▶ Supplied records
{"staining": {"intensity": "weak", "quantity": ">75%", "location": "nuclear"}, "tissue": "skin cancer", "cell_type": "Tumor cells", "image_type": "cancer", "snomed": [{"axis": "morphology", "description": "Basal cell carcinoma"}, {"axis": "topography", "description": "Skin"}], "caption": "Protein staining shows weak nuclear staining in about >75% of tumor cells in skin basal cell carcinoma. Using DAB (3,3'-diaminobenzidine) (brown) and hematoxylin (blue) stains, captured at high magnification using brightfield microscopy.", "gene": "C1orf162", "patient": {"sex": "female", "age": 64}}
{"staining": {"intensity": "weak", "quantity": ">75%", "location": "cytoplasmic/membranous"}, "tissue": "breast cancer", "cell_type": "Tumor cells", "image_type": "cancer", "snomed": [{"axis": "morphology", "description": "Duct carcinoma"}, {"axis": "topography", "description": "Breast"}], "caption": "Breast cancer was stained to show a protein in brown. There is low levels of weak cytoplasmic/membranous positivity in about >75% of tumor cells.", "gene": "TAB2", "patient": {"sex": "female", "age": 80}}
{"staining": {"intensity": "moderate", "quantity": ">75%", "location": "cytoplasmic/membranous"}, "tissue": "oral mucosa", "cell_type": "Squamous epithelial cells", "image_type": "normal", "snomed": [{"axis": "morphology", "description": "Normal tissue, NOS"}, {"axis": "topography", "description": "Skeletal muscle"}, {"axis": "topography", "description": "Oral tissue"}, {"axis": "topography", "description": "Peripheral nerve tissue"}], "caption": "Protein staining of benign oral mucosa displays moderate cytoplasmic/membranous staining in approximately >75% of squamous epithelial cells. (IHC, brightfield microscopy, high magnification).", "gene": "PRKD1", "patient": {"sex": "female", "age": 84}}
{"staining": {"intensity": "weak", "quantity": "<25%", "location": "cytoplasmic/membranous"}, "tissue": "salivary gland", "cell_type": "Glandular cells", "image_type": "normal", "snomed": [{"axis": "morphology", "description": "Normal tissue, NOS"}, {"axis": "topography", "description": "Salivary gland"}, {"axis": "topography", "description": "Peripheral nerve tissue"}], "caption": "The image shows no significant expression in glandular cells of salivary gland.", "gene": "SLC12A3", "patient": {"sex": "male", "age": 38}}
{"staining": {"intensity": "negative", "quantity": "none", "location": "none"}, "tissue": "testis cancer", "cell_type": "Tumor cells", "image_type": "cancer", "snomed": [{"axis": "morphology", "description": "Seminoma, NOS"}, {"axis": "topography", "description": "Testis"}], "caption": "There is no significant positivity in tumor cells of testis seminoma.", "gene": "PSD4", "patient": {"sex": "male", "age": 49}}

▶ Problem to solve
Retype the line containing "image shows no" and each line after it through the end of the listing, exactly, leaving out everything else.

▶ Task result
{"staining": {"intensity": "weak", "quantity": "<25%", "location": "cytoplasmic/membranous"}, "tissue": "salivary gland", "cell_type": "Glandular cells", "image_type": "normal", "snomed": [{"axis": "morphology", "description": "Normal tissue, NOS"}, {"axis": "topography", "description": "Salivary gland"}, {"axis": "topography", "description": "Peripheral nerve tissue"}], "caption": "The image shows no significant expression in glandular cells of salivary gland.", "gene": "SLC12A3", "patient": {"sex": "male", "age": 38}}
{"staining": {"intensity": "negative", "quantity": "none", "location": "none"}, "tissue": "testis cancer", "cell_type": "Tumor cells", "image_type": "cancer", "snomed": [{"axis": "morphology", "description": "Seminoma, NOS"}, {"axis": "topography", "description": "Testis"}], "caption": "There is no significant positivity in tumor cells of testis seminoma.", "gene": "PSD4", "patient": {"sex": "male", "age": 49}}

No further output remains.